BRIEF. Only the lines below from the one containing "[712,375,1025,395] data/plugins/plugins.php ->" to the one containing "(516, 487) none" should be repeated, both included and unchanged.

SUPPLIED INFORMATION.
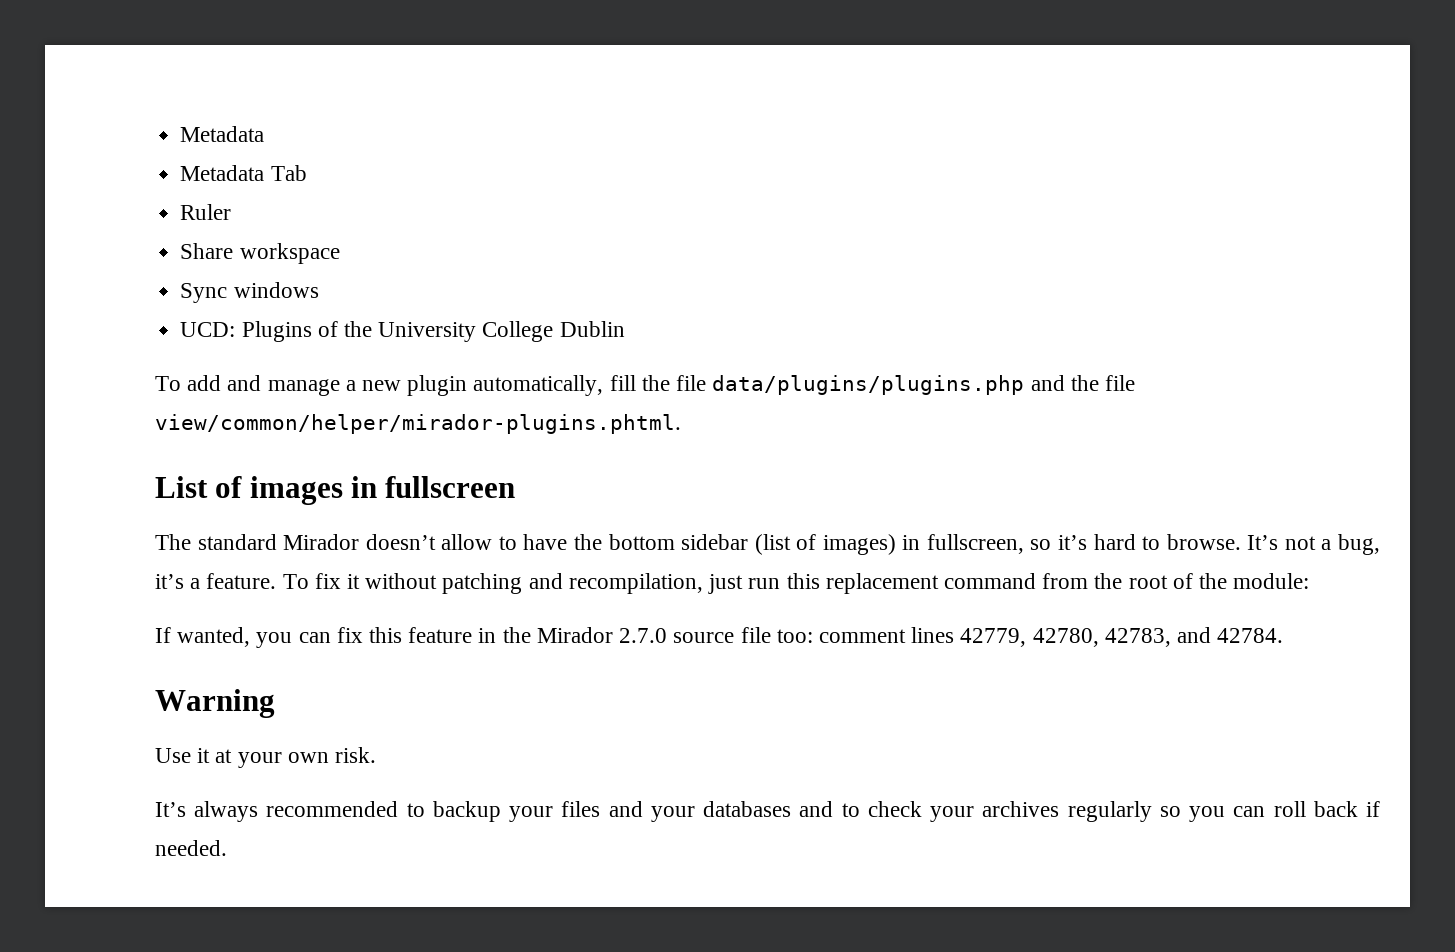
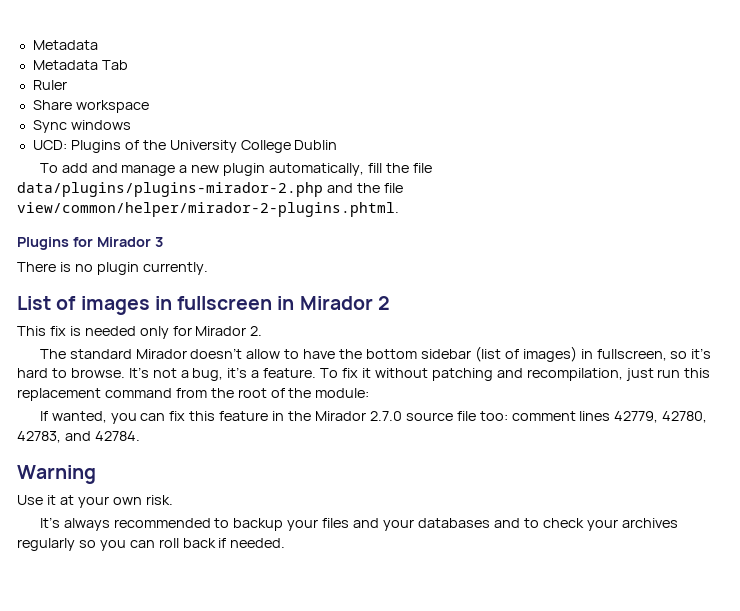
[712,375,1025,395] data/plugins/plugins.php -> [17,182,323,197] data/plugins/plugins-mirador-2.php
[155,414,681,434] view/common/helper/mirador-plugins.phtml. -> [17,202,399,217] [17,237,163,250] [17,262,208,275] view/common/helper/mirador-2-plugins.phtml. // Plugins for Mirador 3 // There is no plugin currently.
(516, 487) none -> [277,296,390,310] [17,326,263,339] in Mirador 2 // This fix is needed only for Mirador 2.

--

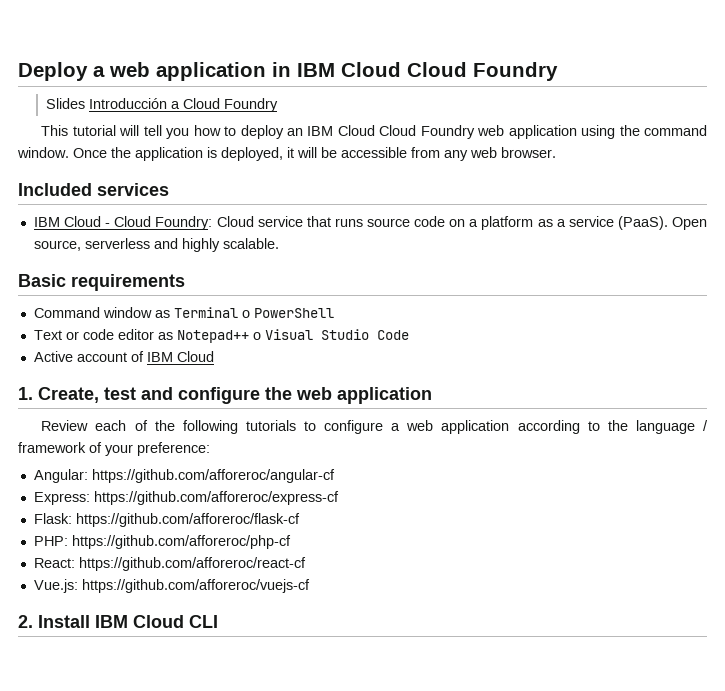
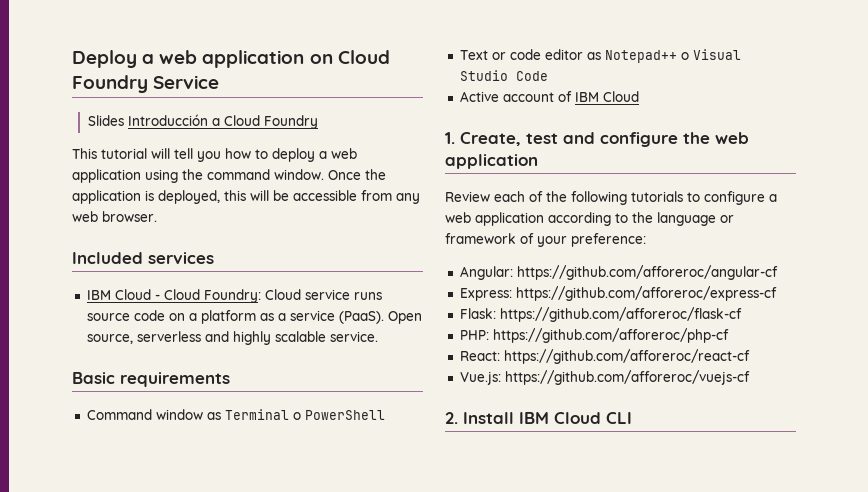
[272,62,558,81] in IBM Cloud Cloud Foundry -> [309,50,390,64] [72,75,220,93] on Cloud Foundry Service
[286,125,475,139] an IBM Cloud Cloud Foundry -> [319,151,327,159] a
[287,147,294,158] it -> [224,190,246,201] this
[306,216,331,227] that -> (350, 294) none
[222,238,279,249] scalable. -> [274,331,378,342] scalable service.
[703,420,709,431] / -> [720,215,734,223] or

RESPONSE BELOW.
[712,375,1025,395] data/plugins/plugins.php -> [17,182,323,197] data/plugins/plugins-mirador-2.php
[155,414,681,434] view/common/helper/mirador-plugins.phtml. -> [17,202,399,217] [17,237,163,250] [17,262,208,275] view/common/helper/mirador-2-plugins.phtml. // Plugins for Mirador 3 // There is no plugin currently.
(516, 487) none -> [277,296,390,310] [17,326,263,339] in Mirador 2 // This fix is needed only for Mirador 2.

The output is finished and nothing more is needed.